A very modern centre-half, at that. Standing almost 6ft 5in, Ajer may physically recall the most robust archetypes of the position, but his technical grounding ensures he is suited to its more sophisticated modern requirements, particularly under manager Thomas Frank.
“I always knew I was going to be a centre-half but I felt it was better for my development when I was younger to play in midfield. Things happened quicker. You develop the skill-set on the ball that you need.”
At Brentford, or Celtic for that matter, Ajer hasn’t exactly been just standing there heading balls away and marshalling the backline. He instead describes it as a very fluid 360-degree position.
“It’s a very complex role,” says Ajer. “You have to be extremely good on the ball, since every single team wants to play out from the back. You have to defend your box very well. You have to be able to press high. You have to be able to step up and defend one against one. You have to be able to defend against a quick winger. You have to have the speed to defend the balls in behind. So it’s a very exciting role to be doing, but very demanding.
“It’s what I really love in this position. You can go through clips now where you’re so much on the ball you maybe misplace a pass, but it’s because you’re trying to break a line and create something other than just kicking the ball forward. The gaffer and the assistant manager, Brian [Riemer] have a lot of focus on this.”
Ajer’s reference to clips is instructive because he’s evidently spent a lot of time watching. This is one reason why Brentford are so well drilled, and why Ajer had to abandon any notion of being able to study in his downtime as a player. He finds there is no downtime.
This may shock anyone who has visions of modern players just tuning out and playing consoles when they finish training, but Ajer describes it as “a 24/7 job”. Nothing is left to chance because nothing is left unstudied. Ajer, in short, hits the books – or, rather, the screens. This is no doubt what Julian Nagelsmann recently meant when talking about the NFL-isation of football.
“I was thinking about studying [medicine] but found it was a 24/7 job,” explains Ajer. “We get sent clips we have to go through after training. Different scenarios, set-pieces. It’s a lot of details to go through every week.
“It’s all about the details. We have meetings about the training, analysing the training, analysing the opposition team, analysing your own team performances, analysing small clips from your own individual performances, so it’s all structured in a way that it’s all covered.
“A lot of practice. A lot of focus on staying at your best. Because, in the Premier League, if you’re not thinking about nutrition, if you’re not sleeping properly, if you’re not analysing your opponent, if you’re not fully prepared mentally and physically for the next challenge you will not be able to achieve what you want or perform at the level needed.
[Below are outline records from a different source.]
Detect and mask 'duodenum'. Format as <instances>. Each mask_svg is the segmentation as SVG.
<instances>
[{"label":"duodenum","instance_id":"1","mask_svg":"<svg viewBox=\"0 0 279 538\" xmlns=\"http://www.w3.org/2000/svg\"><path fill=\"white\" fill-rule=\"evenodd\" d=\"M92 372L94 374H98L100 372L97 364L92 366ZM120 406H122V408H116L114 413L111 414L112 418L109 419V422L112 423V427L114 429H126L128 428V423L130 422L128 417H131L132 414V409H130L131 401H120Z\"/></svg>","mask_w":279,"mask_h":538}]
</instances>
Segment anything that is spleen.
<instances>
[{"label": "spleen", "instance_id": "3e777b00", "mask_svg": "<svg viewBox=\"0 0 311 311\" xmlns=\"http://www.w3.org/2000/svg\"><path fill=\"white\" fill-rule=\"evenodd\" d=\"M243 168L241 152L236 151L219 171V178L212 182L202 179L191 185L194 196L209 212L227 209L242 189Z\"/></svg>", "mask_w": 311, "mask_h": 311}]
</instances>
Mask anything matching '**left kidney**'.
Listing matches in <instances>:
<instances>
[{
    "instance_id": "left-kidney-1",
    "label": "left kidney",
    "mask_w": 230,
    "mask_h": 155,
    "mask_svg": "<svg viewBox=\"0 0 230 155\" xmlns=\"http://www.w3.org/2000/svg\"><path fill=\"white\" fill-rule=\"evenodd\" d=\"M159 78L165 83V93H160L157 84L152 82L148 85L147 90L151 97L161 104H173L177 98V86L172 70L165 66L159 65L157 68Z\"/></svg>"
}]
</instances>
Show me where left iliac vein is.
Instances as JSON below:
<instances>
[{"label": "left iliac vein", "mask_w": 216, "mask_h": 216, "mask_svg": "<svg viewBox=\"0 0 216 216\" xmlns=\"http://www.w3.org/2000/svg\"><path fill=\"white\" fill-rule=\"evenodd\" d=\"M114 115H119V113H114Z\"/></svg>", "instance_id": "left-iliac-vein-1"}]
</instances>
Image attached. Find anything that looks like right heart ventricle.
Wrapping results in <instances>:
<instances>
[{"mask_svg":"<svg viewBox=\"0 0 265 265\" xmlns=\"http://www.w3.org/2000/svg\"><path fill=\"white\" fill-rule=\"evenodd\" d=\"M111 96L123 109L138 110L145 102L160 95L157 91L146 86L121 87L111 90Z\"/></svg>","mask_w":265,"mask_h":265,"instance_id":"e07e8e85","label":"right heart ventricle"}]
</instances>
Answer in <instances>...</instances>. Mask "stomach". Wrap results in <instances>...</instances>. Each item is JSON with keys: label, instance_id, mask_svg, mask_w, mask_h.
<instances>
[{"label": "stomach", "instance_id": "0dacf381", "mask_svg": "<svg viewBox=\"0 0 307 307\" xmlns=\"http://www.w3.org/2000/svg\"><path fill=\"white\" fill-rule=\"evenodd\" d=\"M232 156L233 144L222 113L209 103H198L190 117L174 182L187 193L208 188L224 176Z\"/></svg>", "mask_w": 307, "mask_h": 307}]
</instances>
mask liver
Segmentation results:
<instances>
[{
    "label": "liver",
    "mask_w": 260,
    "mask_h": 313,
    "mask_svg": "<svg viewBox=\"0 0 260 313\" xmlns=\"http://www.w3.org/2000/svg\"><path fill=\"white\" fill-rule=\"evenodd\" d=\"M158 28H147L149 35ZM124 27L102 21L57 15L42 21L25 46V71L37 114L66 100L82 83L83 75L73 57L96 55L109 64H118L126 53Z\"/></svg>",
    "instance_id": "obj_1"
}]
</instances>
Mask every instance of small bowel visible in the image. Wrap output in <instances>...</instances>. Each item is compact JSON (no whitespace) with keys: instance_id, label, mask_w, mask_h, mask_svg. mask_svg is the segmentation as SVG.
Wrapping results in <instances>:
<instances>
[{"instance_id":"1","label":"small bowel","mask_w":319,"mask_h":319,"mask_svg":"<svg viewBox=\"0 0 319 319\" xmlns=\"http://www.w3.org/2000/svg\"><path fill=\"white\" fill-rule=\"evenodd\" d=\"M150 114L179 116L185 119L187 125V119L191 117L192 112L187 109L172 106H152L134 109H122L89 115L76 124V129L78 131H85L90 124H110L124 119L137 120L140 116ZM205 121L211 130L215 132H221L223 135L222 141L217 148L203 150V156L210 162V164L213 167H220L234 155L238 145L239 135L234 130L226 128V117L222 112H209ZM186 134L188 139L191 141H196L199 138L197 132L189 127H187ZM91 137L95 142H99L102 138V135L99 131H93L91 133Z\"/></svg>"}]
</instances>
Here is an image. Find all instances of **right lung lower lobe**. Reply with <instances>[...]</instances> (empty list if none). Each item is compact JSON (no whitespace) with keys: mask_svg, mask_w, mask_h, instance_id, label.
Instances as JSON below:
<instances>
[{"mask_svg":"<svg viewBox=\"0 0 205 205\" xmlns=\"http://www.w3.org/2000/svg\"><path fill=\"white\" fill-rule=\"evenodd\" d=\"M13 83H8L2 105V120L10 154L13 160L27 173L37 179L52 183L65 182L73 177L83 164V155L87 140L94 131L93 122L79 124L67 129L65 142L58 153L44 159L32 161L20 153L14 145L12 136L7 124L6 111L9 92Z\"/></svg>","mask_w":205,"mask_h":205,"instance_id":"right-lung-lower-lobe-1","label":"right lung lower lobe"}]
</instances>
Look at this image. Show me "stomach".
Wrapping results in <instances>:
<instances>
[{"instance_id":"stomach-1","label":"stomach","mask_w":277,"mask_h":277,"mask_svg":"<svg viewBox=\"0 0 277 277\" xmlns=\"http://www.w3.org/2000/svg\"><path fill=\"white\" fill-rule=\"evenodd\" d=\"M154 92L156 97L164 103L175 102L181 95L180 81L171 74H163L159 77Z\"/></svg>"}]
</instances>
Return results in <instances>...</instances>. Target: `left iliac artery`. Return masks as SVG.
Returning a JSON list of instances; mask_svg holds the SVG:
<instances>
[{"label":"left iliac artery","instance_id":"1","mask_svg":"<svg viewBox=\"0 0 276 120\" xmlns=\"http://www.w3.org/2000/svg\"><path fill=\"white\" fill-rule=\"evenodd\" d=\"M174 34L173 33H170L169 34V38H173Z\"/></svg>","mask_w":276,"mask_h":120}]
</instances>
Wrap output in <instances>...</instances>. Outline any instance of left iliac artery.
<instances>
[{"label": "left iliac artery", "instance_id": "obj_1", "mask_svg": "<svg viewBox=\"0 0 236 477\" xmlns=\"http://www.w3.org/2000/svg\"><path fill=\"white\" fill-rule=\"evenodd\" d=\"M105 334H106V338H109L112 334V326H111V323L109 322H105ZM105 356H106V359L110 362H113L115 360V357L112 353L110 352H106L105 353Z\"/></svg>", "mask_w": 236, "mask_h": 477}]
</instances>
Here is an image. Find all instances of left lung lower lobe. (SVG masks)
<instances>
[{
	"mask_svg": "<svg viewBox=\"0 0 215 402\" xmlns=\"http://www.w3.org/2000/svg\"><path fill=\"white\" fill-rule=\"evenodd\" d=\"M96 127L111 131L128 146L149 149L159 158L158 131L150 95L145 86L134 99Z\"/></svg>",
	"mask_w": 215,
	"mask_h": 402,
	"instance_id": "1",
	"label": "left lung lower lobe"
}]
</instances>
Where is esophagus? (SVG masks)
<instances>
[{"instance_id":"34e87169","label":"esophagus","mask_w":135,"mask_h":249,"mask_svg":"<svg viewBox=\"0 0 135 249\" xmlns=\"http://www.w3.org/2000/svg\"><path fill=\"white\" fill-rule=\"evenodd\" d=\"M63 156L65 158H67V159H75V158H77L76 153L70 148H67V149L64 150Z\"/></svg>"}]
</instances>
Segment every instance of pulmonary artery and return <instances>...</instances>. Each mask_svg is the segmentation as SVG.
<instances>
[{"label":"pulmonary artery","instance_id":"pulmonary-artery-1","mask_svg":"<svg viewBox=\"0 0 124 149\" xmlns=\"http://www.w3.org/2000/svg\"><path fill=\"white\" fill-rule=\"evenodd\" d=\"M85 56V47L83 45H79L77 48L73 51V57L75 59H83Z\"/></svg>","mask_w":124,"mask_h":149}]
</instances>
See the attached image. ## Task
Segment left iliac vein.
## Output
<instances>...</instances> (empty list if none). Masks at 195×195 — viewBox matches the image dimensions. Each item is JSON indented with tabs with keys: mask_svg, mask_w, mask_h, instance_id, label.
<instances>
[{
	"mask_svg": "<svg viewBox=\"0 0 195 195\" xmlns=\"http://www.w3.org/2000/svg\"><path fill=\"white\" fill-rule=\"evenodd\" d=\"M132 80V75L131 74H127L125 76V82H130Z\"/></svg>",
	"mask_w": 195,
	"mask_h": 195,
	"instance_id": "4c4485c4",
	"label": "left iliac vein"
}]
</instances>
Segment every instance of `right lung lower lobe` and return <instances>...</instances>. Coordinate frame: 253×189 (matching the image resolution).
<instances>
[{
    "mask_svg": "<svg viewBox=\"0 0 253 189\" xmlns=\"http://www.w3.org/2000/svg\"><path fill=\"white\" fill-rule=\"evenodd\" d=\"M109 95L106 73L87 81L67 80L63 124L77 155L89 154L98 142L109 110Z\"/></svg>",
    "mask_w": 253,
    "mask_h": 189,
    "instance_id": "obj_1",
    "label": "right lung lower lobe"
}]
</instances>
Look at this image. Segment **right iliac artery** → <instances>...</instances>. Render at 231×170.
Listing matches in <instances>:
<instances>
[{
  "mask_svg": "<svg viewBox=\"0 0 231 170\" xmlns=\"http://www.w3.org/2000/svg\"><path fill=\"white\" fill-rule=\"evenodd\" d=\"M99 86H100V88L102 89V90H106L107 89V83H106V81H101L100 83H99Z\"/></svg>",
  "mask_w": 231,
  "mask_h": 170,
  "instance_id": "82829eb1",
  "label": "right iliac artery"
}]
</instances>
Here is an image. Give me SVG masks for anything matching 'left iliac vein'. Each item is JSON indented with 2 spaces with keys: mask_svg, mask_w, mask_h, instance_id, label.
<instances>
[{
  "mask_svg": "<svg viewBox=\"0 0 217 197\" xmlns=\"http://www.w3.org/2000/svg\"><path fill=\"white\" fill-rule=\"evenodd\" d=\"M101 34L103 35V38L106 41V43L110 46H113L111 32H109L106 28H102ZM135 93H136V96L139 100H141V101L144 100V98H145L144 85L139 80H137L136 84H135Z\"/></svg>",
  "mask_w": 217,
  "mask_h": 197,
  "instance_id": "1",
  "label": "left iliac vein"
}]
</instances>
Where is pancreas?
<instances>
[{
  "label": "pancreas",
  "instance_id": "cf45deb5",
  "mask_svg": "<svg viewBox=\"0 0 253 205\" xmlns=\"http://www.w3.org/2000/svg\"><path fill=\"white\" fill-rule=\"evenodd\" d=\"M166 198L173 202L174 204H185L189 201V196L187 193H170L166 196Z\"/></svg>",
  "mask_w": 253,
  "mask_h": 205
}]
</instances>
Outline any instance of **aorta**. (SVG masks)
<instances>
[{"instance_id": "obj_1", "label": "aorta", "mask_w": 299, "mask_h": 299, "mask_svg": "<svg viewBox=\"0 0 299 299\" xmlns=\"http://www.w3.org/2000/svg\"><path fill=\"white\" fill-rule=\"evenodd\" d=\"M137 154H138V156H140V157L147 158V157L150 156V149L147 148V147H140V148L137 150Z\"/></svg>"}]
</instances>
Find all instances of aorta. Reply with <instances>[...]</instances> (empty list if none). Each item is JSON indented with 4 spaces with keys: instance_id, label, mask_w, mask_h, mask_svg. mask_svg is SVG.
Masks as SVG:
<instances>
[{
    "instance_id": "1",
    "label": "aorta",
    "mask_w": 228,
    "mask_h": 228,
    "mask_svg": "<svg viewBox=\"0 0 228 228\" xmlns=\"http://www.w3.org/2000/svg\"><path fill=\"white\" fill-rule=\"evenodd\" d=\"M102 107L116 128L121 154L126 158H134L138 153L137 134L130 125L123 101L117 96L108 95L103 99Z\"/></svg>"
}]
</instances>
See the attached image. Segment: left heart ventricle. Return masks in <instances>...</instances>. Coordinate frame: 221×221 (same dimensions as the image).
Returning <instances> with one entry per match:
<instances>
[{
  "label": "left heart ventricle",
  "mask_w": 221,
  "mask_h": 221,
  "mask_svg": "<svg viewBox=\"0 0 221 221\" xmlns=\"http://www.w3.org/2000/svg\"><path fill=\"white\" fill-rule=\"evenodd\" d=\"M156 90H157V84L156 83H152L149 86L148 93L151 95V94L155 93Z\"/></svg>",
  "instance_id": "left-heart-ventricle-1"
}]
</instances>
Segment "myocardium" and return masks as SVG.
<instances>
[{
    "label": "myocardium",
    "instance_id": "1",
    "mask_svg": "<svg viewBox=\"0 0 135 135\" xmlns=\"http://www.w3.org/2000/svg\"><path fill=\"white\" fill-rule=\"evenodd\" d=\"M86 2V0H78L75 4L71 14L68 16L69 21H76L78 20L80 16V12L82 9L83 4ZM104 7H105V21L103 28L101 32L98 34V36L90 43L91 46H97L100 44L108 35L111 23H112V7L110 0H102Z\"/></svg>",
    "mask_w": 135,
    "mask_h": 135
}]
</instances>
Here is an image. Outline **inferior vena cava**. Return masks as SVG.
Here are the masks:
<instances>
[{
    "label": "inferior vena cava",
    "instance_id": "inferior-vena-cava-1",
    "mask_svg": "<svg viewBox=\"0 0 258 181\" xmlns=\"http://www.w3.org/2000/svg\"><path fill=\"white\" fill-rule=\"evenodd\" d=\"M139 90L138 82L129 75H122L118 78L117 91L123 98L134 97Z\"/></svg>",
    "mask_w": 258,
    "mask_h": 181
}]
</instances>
“It’s very interesting because it’s so hands-on, and you have to do it in a very professional way. It can be draining sometimes, so it’s important to find that balance.”
This is also where Frank’s enthusiasm is so important.
“The gaffer has been fantastic since the second I walked in the door. He’s been so positive, wanting to teach me so much. Both him and the backroom staff are so on it every single day, it’s been incredible to be part of.”
It’s been exhilarating to watch. Every Brentford game has been an event for far greater reasons than representing the nice new story, the new club looking to break old orders. Frank’s side play captivating football, forcing so much action.
“Yes, it’s brave, and it’s something we want to be. We want to play exciting football, we want to be able to press forward and create chances. In the Premier League, if you’re not pressing with everyone, if you’re standing back there with too many defenders, teams will play through you. We know we can be offensive, but that we also have to do it in a controlled manner. That’s been the focus since pre-season.”
But there’s a caveat.
“If you’re not prepared to risk one-on-one situations, you will rarely win games of football.”
Brentford, like Ajer, are aware of their own weakness. It just makes them all the more primed.